"""

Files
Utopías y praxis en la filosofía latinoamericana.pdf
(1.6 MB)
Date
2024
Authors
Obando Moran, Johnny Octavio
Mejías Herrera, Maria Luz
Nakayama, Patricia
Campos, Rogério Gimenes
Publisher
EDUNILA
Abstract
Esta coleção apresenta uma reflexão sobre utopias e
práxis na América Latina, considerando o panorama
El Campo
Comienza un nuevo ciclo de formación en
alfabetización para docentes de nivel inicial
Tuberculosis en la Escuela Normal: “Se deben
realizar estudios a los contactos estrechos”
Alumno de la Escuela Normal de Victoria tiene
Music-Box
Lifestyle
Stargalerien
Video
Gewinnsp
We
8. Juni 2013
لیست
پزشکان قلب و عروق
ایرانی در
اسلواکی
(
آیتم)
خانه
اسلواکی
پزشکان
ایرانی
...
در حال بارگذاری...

"""
"""

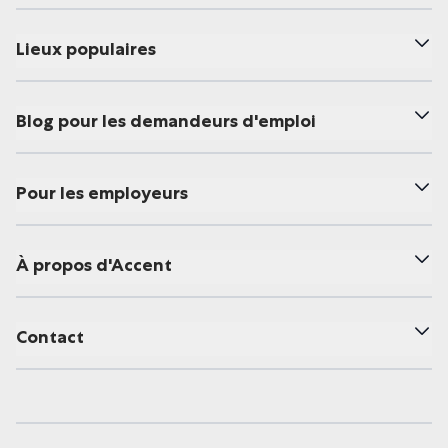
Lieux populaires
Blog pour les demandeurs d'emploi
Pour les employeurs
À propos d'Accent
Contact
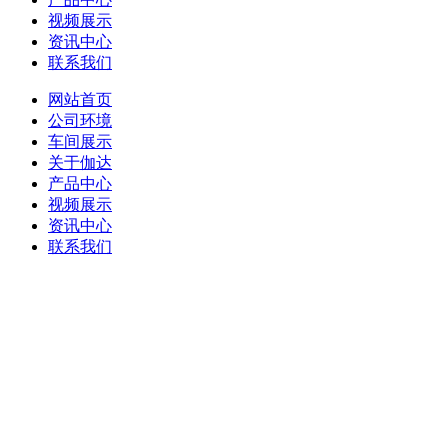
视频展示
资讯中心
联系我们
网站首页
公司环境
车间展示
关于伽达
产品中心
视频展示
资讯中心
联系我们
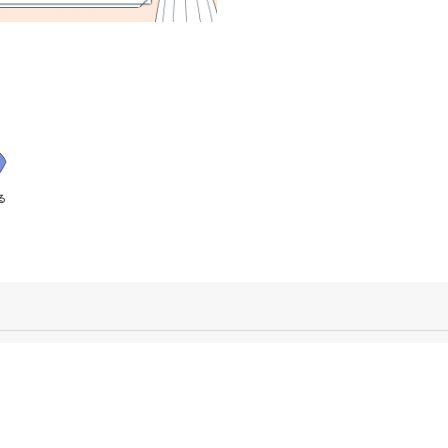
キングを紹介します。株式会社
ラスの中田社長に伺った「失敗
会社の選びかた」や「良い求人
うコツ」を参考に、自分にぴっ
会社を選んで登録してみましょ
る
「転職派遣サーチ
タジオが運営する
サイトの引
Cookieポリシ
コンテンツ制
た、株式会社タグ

"""

In the listing above, start at the line with "Campos, Rogério Gimenes", go on through the line with "در حال بارگذاری...", and copy each of those lines exactly; leave out all the rest.

■ **EXERCISE RESULT**:
Campos, Rogério Gimenes
Publisher
EDUNILA
Abstract
Esta coleção apresenta uma reflexão sobre utopias e
práxis na América Latina, considerando o panorama
El Campo
Comienza un nuevo ciclo de formación en
alfabetización para docentes de nivel inicial
Tuberculosis en la Escuela Normal: “Se deben
realizar estudios a los contactos estrechos”
Alumno de la Escuela Normal de Victoria tiene
Music-Box
Lifestyle
Stargalerien
Video
Gewinnsp
We
8. Juni 2013
لیست
پزشکان قلب و عروق
ایرانی در
اسلواکی
(
آیتم)
خانه
اسلواکی
پزشکان
ایرانی
...
در حال بارگذاری...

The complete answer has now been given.